■ **TASK INSTRUCTIONS**
1. In the passage on the relief bill, who is the Senate parliamentarian that Democrats are working with?
2. Reproduce the stretch of the passage on the relief bill from "This is the" through "pass through reconciliation.".
3. Decide whether each statement agrees with the passage on the relief bill, answering yes or no and quoting the words that decide it. (a) Democrats want the legislation passed no later than March 14. (b) Republicans are expected to vote yes on the bill passed through reconciliation. (c) The check many Americans hope to receive is $2,000.

** START PAGE **

This is the plan that Democrats have now made clear they are moving forward with. Reports indicate that House and Senate committees are currently working to draft the text of a relief bill. And since there are strict limits on what types of provisions can pass this way, as they must be budget related, they are working with the parliamentarian of the Senate, Elizabeth MacDonough, to make sure the proposals they're including are allowed to pass through reconciliation.
Their goal is to incorporate as much of Biden's $1.9 trillion relief proposal as possible, although some provisions -- such as an increase in the federal minimum wage -- may need to be left out if the parliamentarian determines they do not have a significant impact on federal spending. And they want to have the process done quickly, with legislation passed no later than March 14.
This is likely to come as a disappointment to moderate Republicans and perhaps even to some centrist Democrats who were hoping lawmakers could find compromise on a bipartisan plan. Still, some on the left are concerned that if they don't act swiftly because they are waiting on the GOP to reach a deal, they'll lose the opportunity to deliver for the American people.
Many are also arguing that since the Republicans used reconciliation to pass their tax legislation in an attempt to repeal Obamacare, the Biden administration is justified in using the same process on its priorities. And Democrats have suggested that those on the right who want to pass stimulus relief would be welcome to vote yes on the bill passed through reconciliation (although that is very unlikely to happen).
Americans may not care much about the procedural wrangling, though. The bottom line is many will just be happy to see a $1,400 check deposited into their bank account some time in mid-March if the Democrats can make that happen.

** END PAGE **
** START EXTRACTED RECORDS **

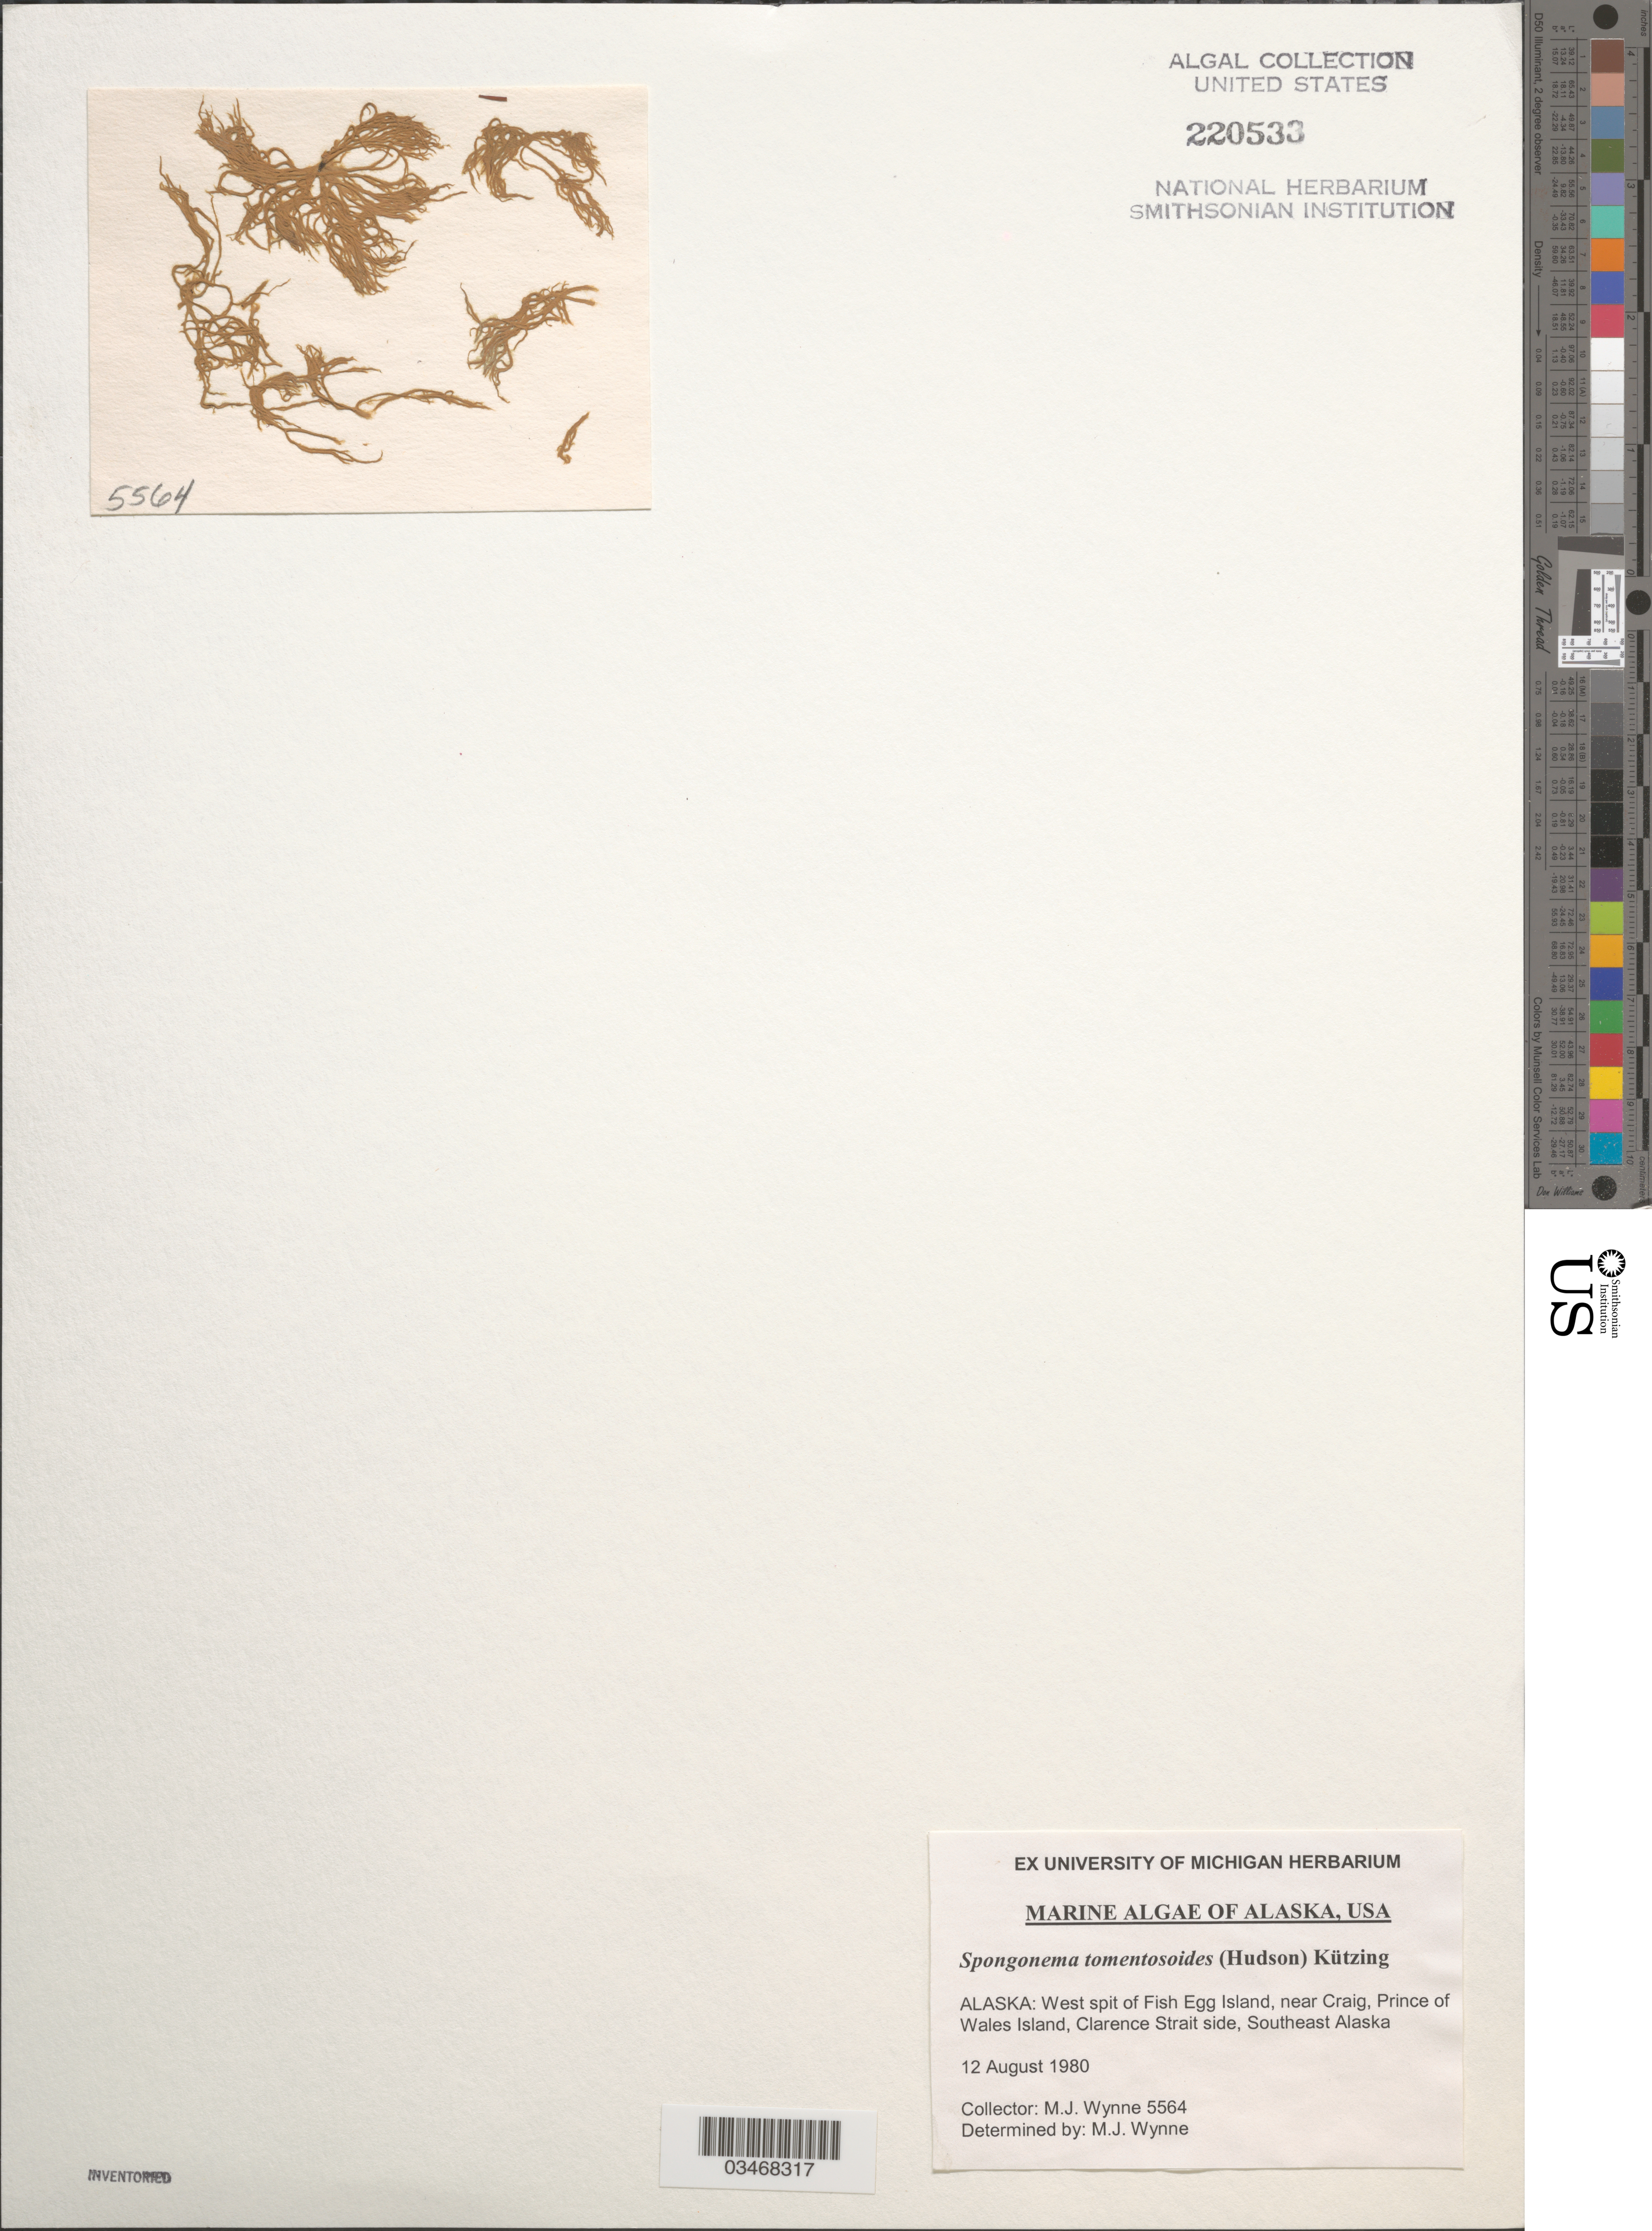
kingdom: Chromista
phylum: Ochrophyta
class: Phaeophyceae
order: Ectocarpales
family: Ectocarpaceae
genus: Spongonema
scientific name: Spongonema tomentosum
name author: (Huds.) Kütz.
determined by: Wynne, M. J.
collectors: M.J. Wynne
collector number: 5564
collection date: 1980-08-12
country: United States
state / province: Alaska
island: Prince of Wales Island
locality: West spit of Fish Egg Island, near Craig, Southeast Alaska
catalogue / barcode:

** END EXTRACTED RECORDS **
** START EXTRACTED RECORDS **

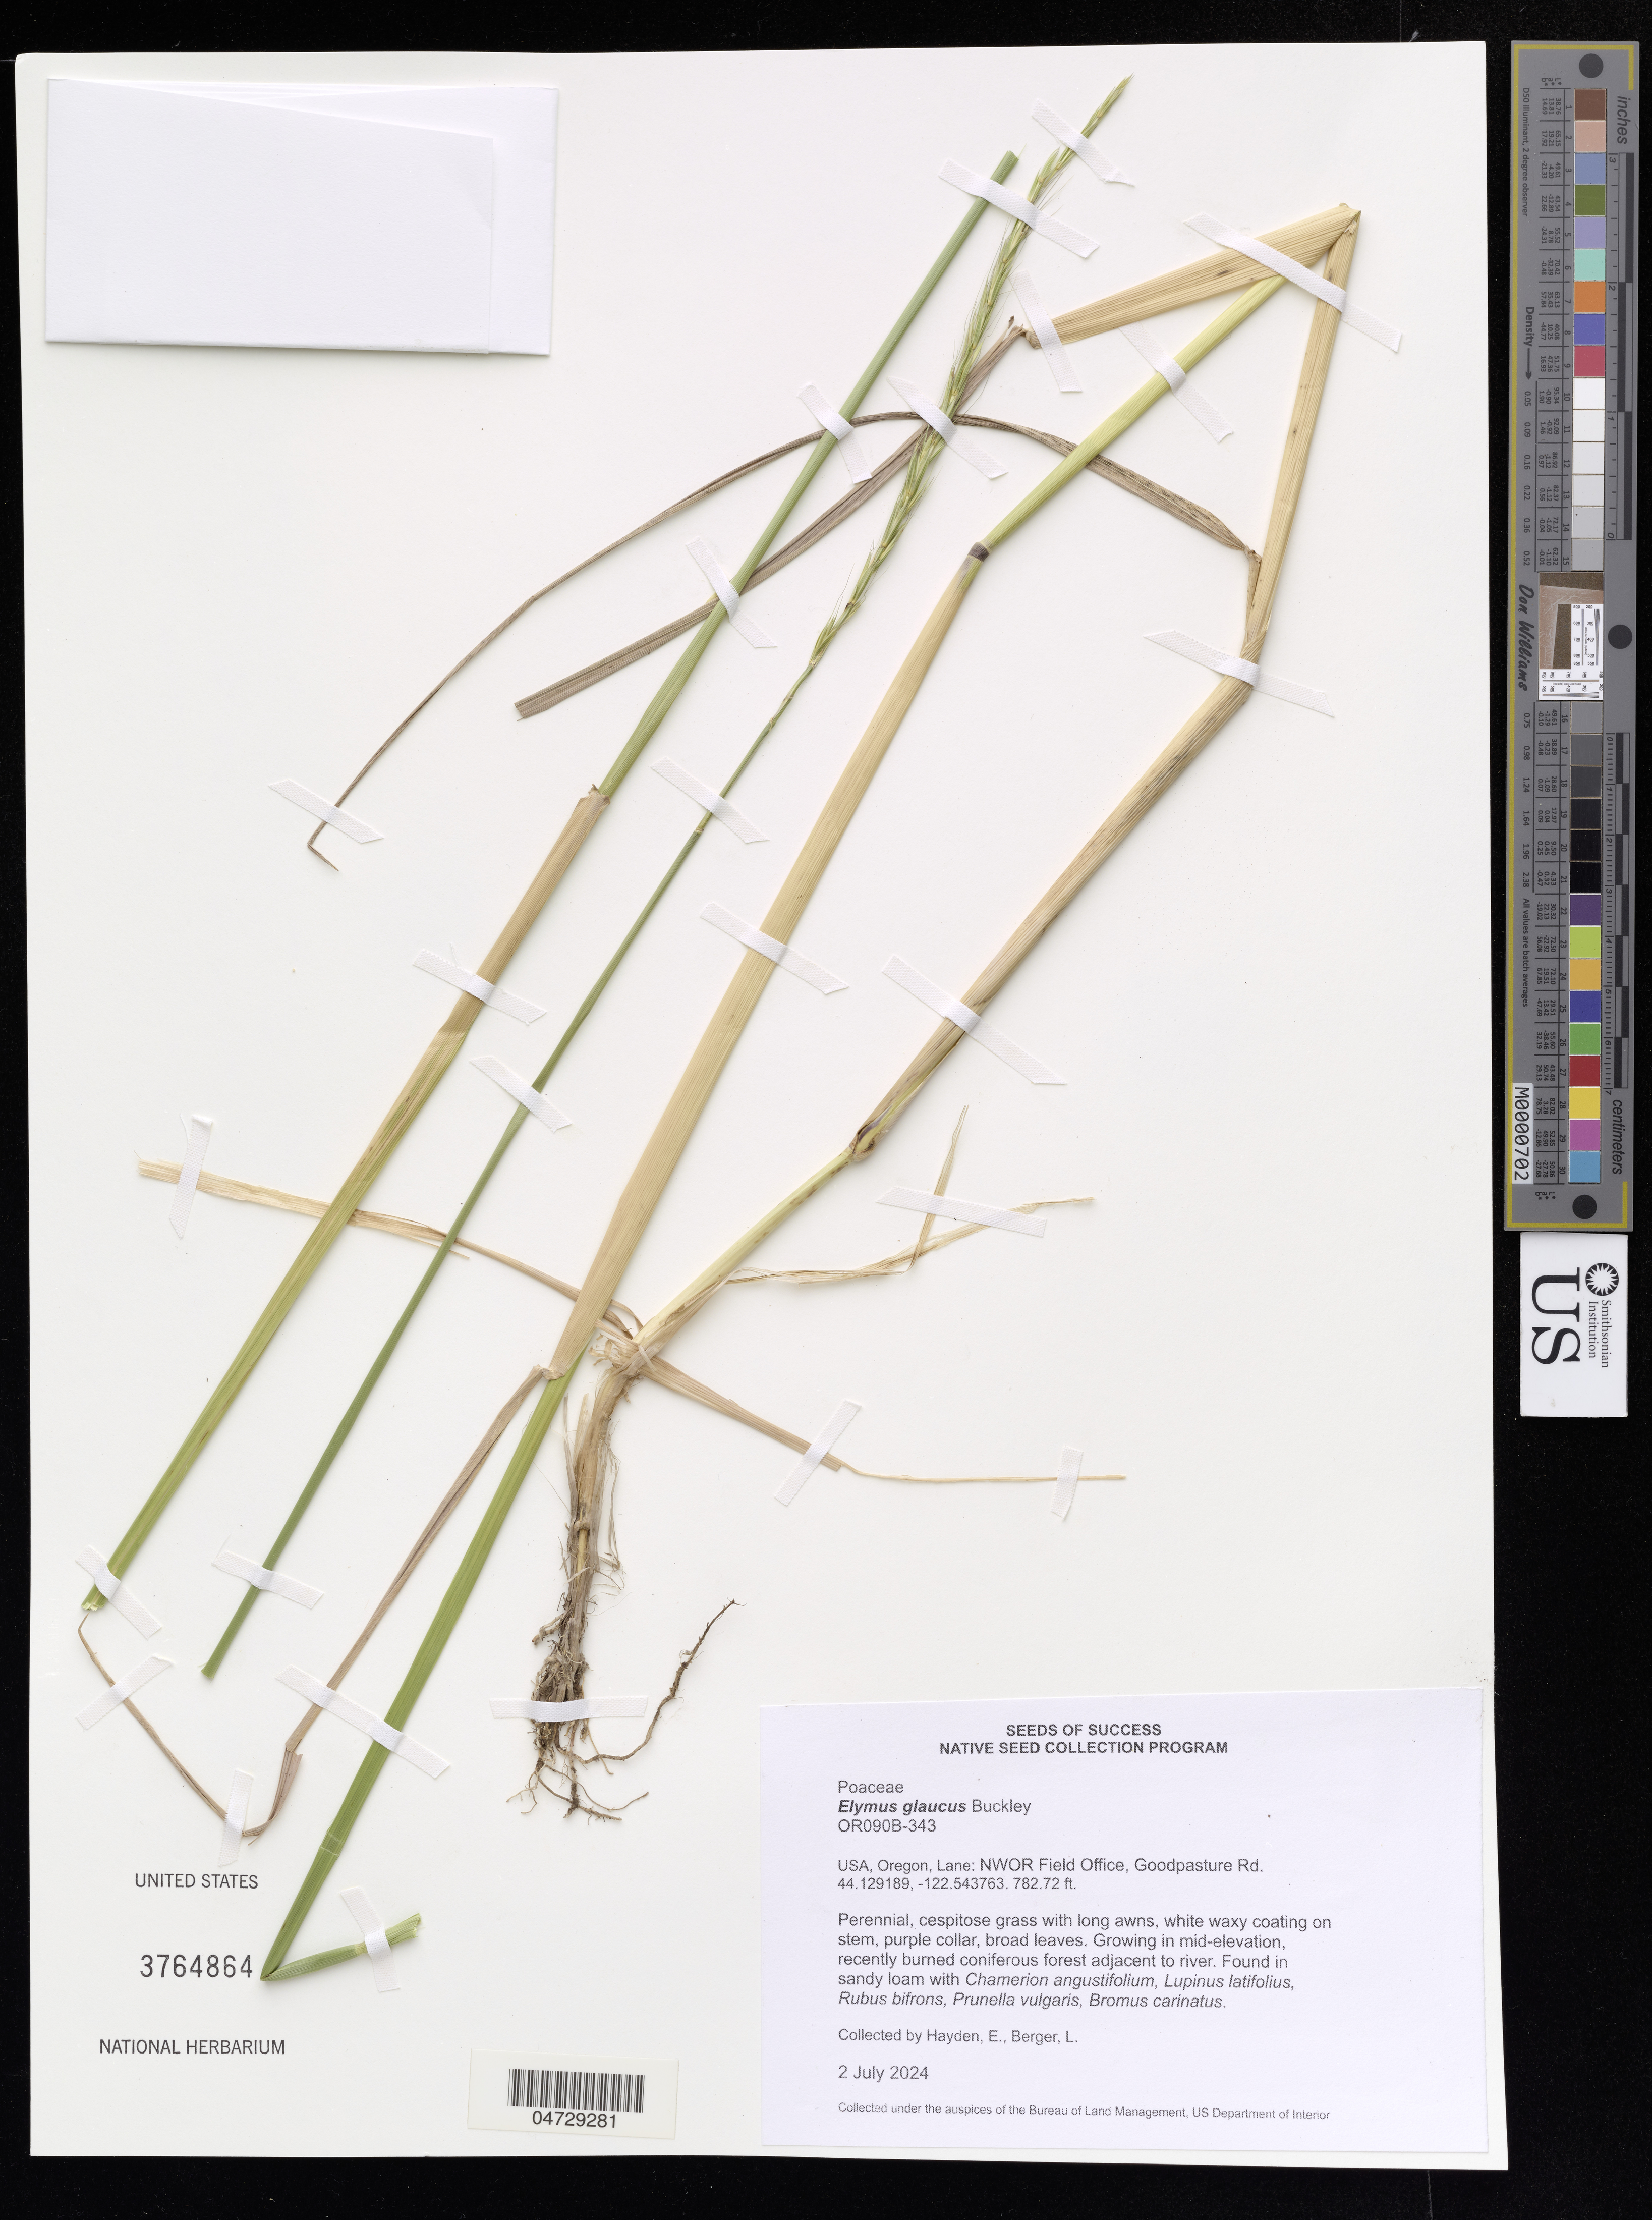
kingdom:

** END EXTRACTED RECORDS **

■ **THE RESPONSES**
1. Elizabeth MacDonough

2.
This is the plan that Democrats have now made clear they are moving forward with. Reports indicate that House and Senate committees are currently working to draft the text of a relief bill. And since there are strict limits on what types of provisions can pass this way, as they must be budget related, they are working with the parliamentarian of the Senate, Elizabeth MacDonough, to make sure the proposals they're including are allowed to pass through reconciliation.

3.
(a) Yes: "with legislation passed no later than March 14."
(b) No: "although that is very unlikely to happen"
(c) No: "a $1,400 check deposited into their bank account"